Another on the far side, maybe sixty feet away, but Kelly positions himself between me and both doors.
No furniture. No cover. Just open space and Kelly blocking my only way out.
Backing up to put distance between us, I force myself to breathe. To think. Mason doesn’t have a way to find me, so I have to help myself.
Kelly locks the door behind us and turns to face me. His expression is agitated—not calm, not controlled. Desperate.
Fuck.
Desperate men make mistakes, but they're also unpredictable.
“Where’s my sister?” My voice is raspy—I don’t know if it’s because of fear or because of the screaming. All I know is I need to buy myself time, so I have to get him talking.
“Where do you think she is?” He looks at me like I’m an idiot.
“I thought she was dead.” I glare at him. “You shot her.”
“I got a lot of shit for that too.” He shakes his head. “She was a lot of trouble anyway, and not that pretty. It was just as well. Not that Turner saw it that way.”
I lose it and shout at him. “Is she alive?”
“Fuck no.” He starts to advance toward me. “She died the day you got away.”
Slumping, I close my eyes. I knew he had to be playing me. Still—the hope. It’s like losing her all over again. "When's Turner going to join this party?"
Kelly laughs—sharp, bitter. "Turner? Turner doesn't know you're here, sweetie."
My eyes fly open. "What?"
"Turner thinks you died thirteen years ago." Kelly points at me. "You were supposed to be dead. Gone. But then you show up here, in his town, with that fucking barcode on your wrist. It’s a good thing I'm the one who saw you."
He stops pacing and looks at me, his eyes wild.
"Do you know what happens if Turner finds out I let you escape?
If he finds out I lost you once and you came back?
" His voice rises. "He'll kill me. He'll put a bullet in my head for being careless with the cargo.
No, he thinks you died with your sister. "
My mind races. Turner doesn't know I'm here. This isn't Turner's play—it's Kelly's. He's acting independently, out of self-preservation. Which means no one is coming to check on him. No one knows where we are.
Mason will come. I don’t know how, but I know he will.
"So what's your plan?" I ask, trying to buy time. "Kill me and hope Turner never finds out I was here?"
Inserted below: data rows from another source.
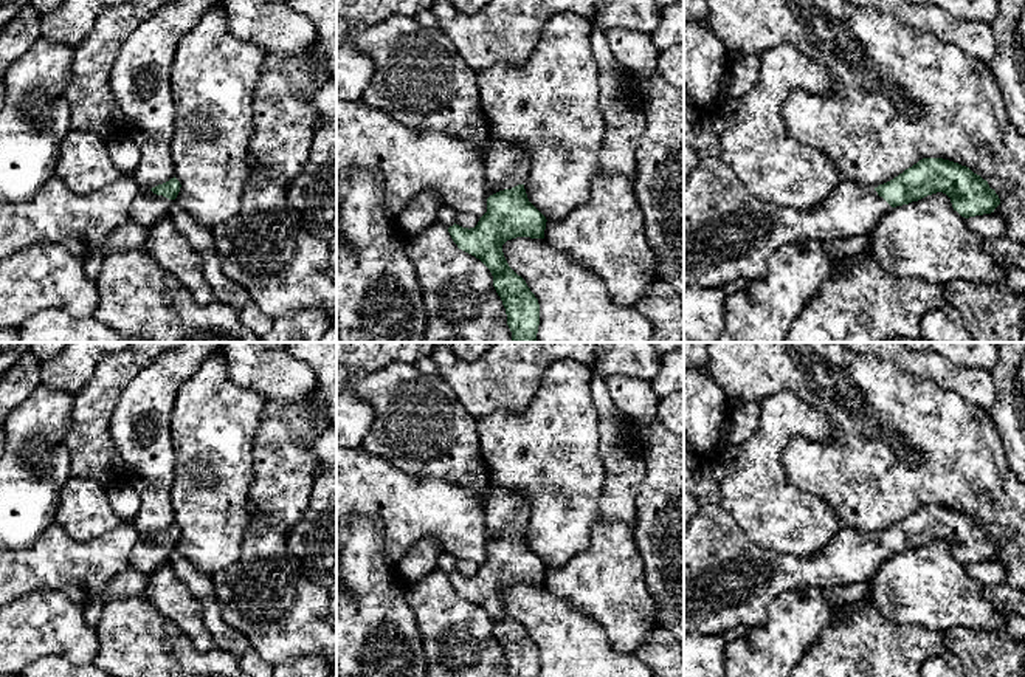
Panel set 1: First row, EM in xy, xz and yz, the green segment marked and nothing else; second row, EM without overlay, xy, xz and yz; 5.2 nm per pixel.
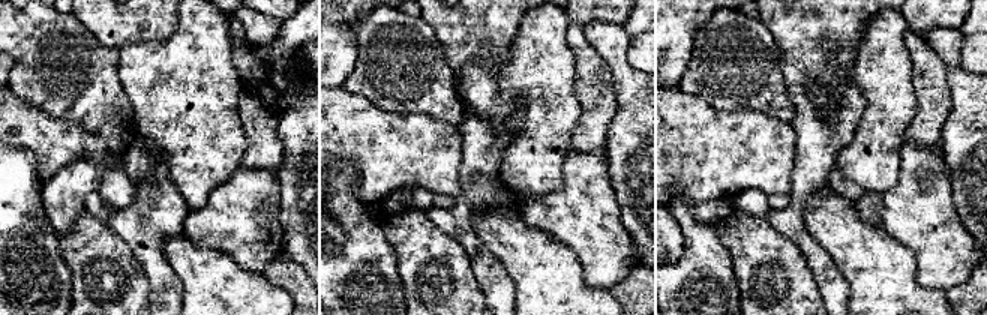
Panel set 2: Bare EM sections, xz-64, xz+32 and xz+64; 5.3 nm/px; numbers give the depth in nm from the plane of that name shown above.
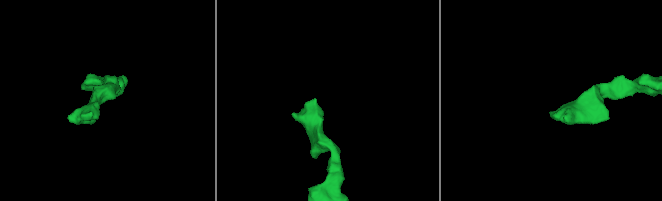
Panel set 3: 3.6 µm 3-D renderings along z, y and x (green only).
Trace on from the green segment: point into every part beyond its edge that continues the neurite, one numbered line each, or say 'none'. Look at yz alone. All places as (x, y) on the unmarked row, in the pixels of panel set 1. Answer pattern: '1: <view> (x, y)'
1: yz (729, 581)

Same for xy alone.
1: xy (148, 555)

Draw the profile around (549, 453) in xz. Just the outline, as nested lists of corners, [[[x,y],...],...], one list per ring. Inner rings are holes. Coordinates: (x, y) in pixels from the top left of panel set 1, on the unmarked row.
[[[574,359],[552,363],[540,383],[540,389],[521,414],[495,411],[478,421],[479,446],[488,466],[490,477],[506,490],[521,493],[529,499],[530,511],[524,536],[529,548],[549,569],[561,567],[583,552],[591,541],[591,528],[600,519],[600,496],[605,468],[599,455],[599,414],[591,398],[594,372]]]

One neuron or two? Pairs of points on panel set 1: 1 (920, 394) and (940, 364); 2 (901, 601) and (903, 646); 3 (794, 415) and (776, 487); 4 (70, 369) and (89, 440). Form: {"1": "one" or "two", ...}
{"1": "two", "2": "two", "3": "one", "4": "two"}

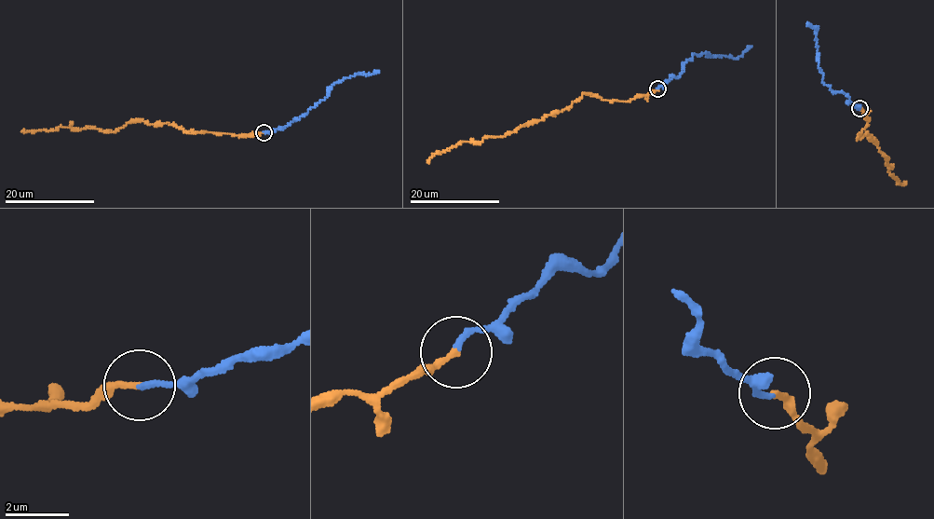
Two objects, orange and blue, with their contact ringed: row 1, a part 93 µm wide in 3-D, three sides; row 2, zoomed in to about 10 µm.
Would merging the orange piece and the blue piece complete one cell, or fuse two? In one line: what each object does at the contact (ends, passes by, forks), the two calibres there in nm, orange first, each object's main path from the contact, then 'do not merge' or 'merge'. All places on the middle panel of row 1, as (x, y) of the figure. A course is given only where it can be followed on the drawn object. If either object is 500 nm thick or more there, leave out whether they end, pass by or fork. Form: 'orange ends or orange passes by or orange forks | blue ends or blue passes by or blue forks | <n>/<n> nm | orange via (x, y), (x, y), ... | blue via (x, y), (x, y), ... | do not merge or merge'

"That's exactly the plan." Kelly's voice is flat now, resigned. "You disappear. No body, no evidence, no connection to me. Turner never knows who you were. My mess cleaned up."
He takes a step closer.
I shrink back.
"But maybe before I put a bullet in you, we can have some fun." Kelly closes the distance between us, his hand gripping my hair as I move to dart away. "I wanted a taste of you back then. Now I can finally get what I should've had thirteen years ago."
I try to jerk free, but he yanks me back by my hair, forcing me to look at him.
"You're going to die here, Lily.” He lowers his mouth to my neck. "But after I finish with you."
My mind is screaming: Fight. Run. Do something. But I'm zip-tied and unarmed. If I knee him, I might get a second to run—but the doors are locked.
If I scream, will anyone hear me?
Mason will come. He promised.
Kelly's other hand moves to my waist, pulling me into his body.
"Don't touch me," I say, every part of me starting to shake.
"Or what?" He leans in, his breath hot against my neck.
I scream—I channel my inner horror movie heroine and scream like my life depends on it.
He’s surprised, and his hold on me goes slack. I twist, trying to break free, but he slams me back against the wall. The impact knocks the air from my lungs.
"Stop fighting," Kelly growls, trying to rip my shirt open. "It'll be easier if you just—"
The sound of a rifle shot shatters the air.